What you are asked to do: What is asked for is the whole listing, given again word for word.

——

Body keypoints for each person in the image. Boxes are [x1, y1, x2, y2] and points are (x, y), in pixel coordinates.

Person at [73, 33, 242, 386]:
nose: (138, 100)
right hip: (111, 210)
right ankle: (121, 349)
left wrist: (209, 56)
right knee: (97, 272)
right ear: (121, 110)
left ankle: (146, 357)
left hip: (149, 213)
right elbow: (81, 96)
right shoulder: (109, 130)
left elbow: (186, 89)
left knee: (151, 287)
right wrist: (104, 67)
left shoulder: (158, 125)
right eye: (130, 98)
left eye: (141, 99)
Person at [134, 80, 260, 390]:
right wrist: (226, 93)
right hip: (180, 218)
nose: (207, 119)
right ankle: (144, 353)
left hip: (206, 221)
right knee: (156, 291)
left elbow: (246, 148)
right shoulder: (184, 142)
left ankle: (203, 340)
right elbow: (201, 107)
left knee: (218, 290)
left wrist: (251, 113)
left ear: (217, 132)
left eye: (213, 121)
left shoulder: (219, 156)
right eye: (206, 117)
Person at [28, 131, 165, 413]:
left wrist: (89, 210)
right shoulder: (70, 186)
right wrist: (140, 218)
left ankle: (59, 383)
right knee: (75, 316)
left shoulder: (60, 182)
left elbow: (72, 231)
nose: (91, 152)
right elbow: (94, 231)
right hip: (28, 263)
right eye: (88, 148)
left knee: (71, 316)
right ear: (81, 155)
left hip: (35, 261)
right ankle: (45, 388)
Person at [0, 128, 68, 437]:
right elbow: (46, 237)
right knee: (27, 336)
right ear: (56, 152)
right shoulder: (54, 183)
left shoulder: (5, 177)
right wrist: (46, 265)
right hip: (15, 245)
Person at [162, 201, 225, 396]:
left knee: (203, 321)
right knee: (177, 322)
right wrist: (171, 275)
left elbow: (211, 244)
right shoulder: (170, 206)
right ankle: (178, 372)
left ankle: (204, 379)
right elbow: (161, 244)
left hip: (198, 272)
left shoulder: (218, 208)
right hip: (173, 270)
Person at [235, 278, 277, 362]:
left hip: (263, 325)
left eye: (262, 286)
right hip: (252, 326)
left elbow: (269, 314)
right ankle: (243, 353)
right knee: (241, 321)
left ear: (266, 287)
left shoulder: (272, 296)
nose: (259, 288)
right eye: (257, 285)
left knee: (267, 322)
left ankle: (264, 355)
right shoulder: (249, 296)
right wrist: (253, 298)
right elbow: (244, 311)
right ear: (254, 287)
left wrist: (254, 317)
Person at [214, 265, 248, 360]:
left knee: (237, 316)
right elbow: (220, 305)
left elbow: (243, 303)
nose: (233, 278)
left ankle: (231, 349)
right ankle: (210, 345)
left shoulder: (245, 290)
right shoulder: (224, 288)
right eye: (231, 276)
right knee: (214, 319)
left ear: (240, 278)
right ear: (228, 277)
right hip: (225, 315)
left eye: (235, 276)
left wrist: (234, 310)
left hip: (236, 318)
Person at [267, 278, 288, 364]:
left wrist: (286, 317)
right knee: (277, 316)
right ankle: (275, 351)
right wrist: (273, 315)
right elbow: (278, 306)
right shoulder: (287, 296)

——

Solution for this problem:
Body keypoints for each person in the image. Boxes are [x1, y1, x2, y2] and points are (x, y), in pixel coordinates.

Person at [73, 33, 242, 386]:
nose: (138, 100)
right hip: (111, 210)
right ankle: (121, 349)
left wrist: (209, 56)
right knee: (97, 272)
right ear: (121, 110)
left ankle: (146, 357)
left hip: (149, 213)
right elbow: (81, 96)
right shoulder: (109, 130)
left elbow: (186, 89)
left knee: (151, 287)
right wrist: (104, 67)
left shoulder: (158, 125)
right eye: (130, 98)
left eye: (141, 99)
Person at [134, 80, 260, 390]:
right wrist: (226, 93)
right hip: (180, 218)
nose: (207, 119)
right ankle: (144, 353)
left hip: (206, 221)
right knee: (156, 291)
left elbow: (246, 148)
right shoulder: (184, 142)
left ankle: (203, 340)
right elbow: (201, 107)
left knee: (218, 290)
left wrist: (251, 113)
left ear: (217, 132)
left eye: (213, 121)
left shoulder: (219, 156)
right eye: (206, 117)
Person at [28, 131, 165, 413]:
left wrist: (89, 210)
right shoulder: (70, 186)
right wrist: (140, 218)
left ankle: (59, 383)
right knee: (75, 316)
left shoulder: (60, 182)
left elbow: (72, 231)
nose: (91, 152)
right elbow: (94, 231)
right hip: (28, 263)
right eye: (88, 148)
left knee: (71, 316)
right ear: (81, 155)
left hip: (35, 261)
right ankle: (45, 388)
Person at [0, 128, 68, 437]:
right elbow: (46, 237)
right knee: (27, 336)
right ear: (56, 152)
right shoulder: (54, 183)
left shoulder: (5, 177)
right wrist: (46, 265)
right hip: (15, 245)
Person at [162, 201, 225, 396]:
left knee: (203, 321)
right knee: (177, 322)
right wrist: (171, 275)
left elbow: (211, 244)
right shoulder: (170, 206)
right ankle: (178, 372)
left ankle: (204, 379)
right elbow: (161, 244)
left hip: (198, 272)
left shoulder: (218, 208)
right hip: (173, 270)
Person at [235, 278, 277, 362]:
left hip: (263, 325)
left eye: (262, 286)
right hip: (252, 326)
left elbow: (269, 314)
right ankle: (243, 353)
right knee: (241, 321)
left ear: (266, 287)
left shoulder: (272, 296)
nose: (259, 288)
right eye: (257, 285)
left knee: (267, 322)
left ankle: (264, 355)
right shoulder: (249, 296)
right wrist: (253, 298)
right elbow: (244, 311)
right ear: (254, 287)
left wrist: (254, 317)
Person at [214, 265, 248, 360]:
left knee: (237, 316)
right elbow: (220, 305)
left elbow: (243, 303)
nose: (233, 278)
left ankle: (231, 349)
right ankle: (210, 345)
left shoulder: (245, 290)
right shoulder: (224, 288)
right eye: (231, 276)
right knee: (214, 319)
left ear: (240, 278)
right ear: (228, 277)
right hip: (225, 315)
left eye: (235, 276)
left wrist: (234, 310)
left hip: (236, 318)
Person at [267, 278, 288, 364]:
left wrist: (286, 317)
right knee: (277, 316)
right ankle: (275, 351)
right wrist: (273, 315)
right elbow: (278, 306)
right shoulder: (287, 296)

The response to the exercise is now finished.